Pour toute réponse, Ledzep lui cracha au visage.
Rubén grimpait l’escalier de verre quand Anita appela sur son portable. Au son de sa voix, le détective sentit tout de suite que les nouvelles étaient mauvaises. On venait de trouver Jo Prat dans le parc de Lezama, mort : c’est un bénévole du festival qui avait découvert son corps inanimé et prévenu les secours. Une crise d’asthme d’après les premiers constats — un tube de Ventoline vide traînait près de lui.
— Merde.
— Tu es où ? s’inquiéta Anita.
— Chez lui, répondit Rubén.
La lampe marocaine tamisait la lumière de la chambre à coucher : Jana s’apprêtait à se déshabiller mais quelque chose l’arrêta. Elle huma l’air de la pièce. Les objets étaient familiers, l’atmosphère soudain irrespirable… La Mapuche recula : il y avait quelqu’un dans l’appartement . L’odeur de sueur imprégnait les murs, de plus en plus forte.

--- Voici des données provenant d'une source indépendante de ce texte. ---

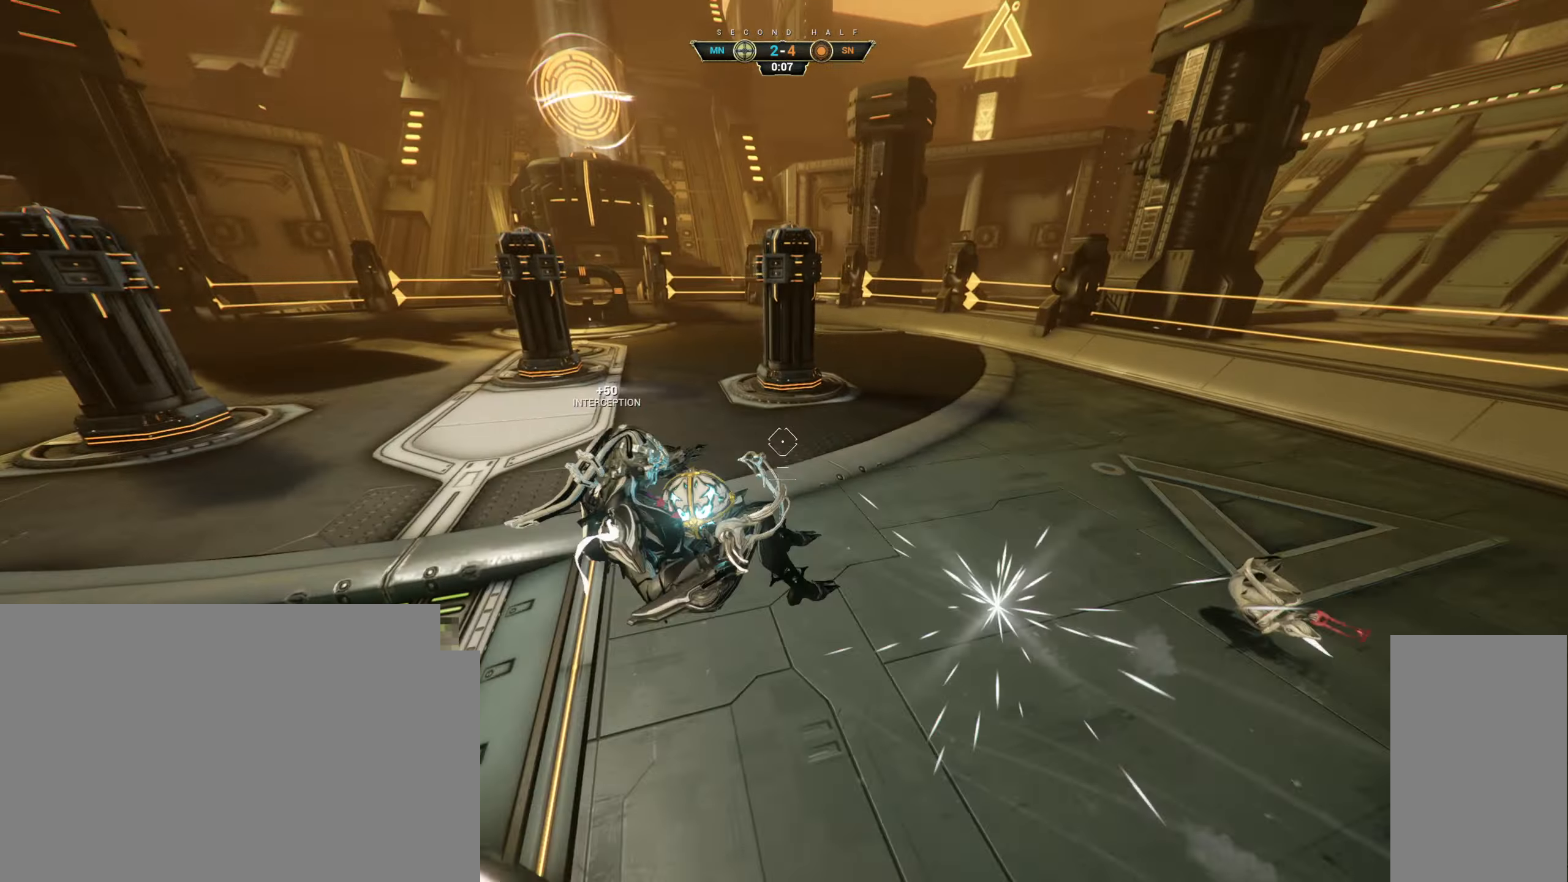
{"keys": ["space", "w"], "mouse": [], "events": [[450, "space", "down"]]}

Elle empoigna le revolver chargé posé près du vase où noircissaient les fleurs mortes, sentit une présence sur sa gauche.

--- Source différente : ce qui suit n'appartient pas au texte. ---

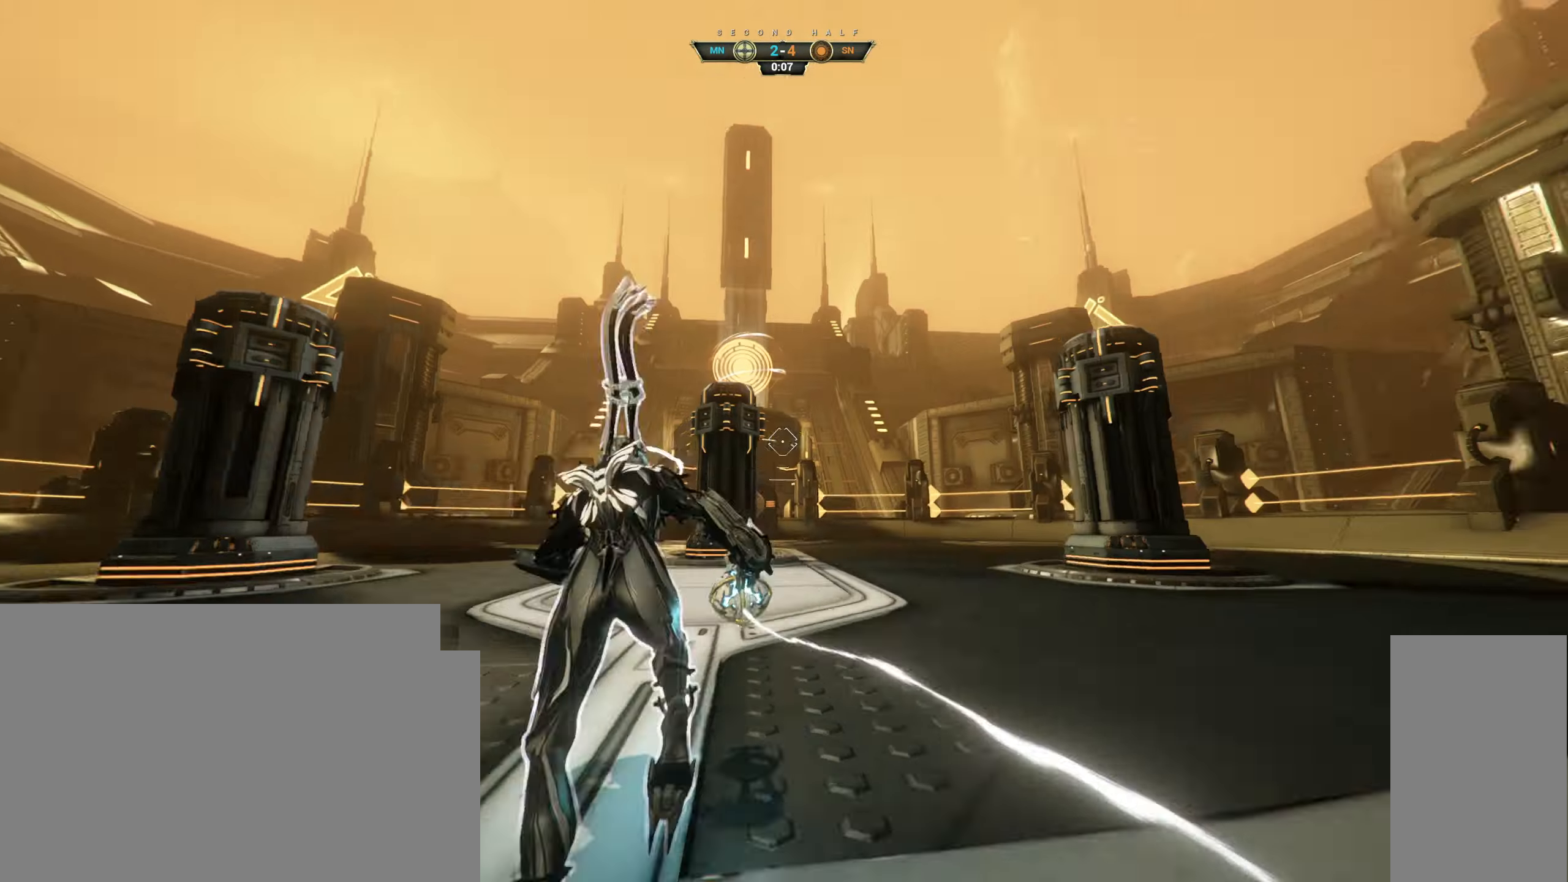
{"keys": ["ctrl", "w"], "mouse": [], "events": [[50, "mouse_left", "down"], [50, "space", "up"], [50, "w", "up"], [83, "s", "down"], [117, "mouse_left", "up"], [217, "w", "down"], [250, "s", "up"], [467, "ctrl", "down"]]}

— Tu bouges ou tu cries, je te…
Jana fit feu sans viser : la balle du .38 expulsa une pluie de plâtre en percutant le mur mais rata sa cible. Elle n’eut pas le temps d’appuyer de nouveau sur la détente : deux harpons la mordirent au cou.
— La concha de tu hermana [10] « La chatte de ta sœur. »
! siffla le Toro, la main plaquée sur l’oreille.
Les muscles tétanisés par le choc électrique, Jana s’effondra contre la table de nuit. Le Picador jaillit à son tour de la salle de bains, en sueur dans son costume trois-pièces. Le sang gouttait sur la veste à épaulettes du Toro qui grimaçait, le lobe de l’oreille arraché. La fille gisait près du lit, en proie aux convulsions. Le Picador déposa sa mallette à terre, saisit la seringue prête à l’usage et jeta le garrot dans les mains du gros homme.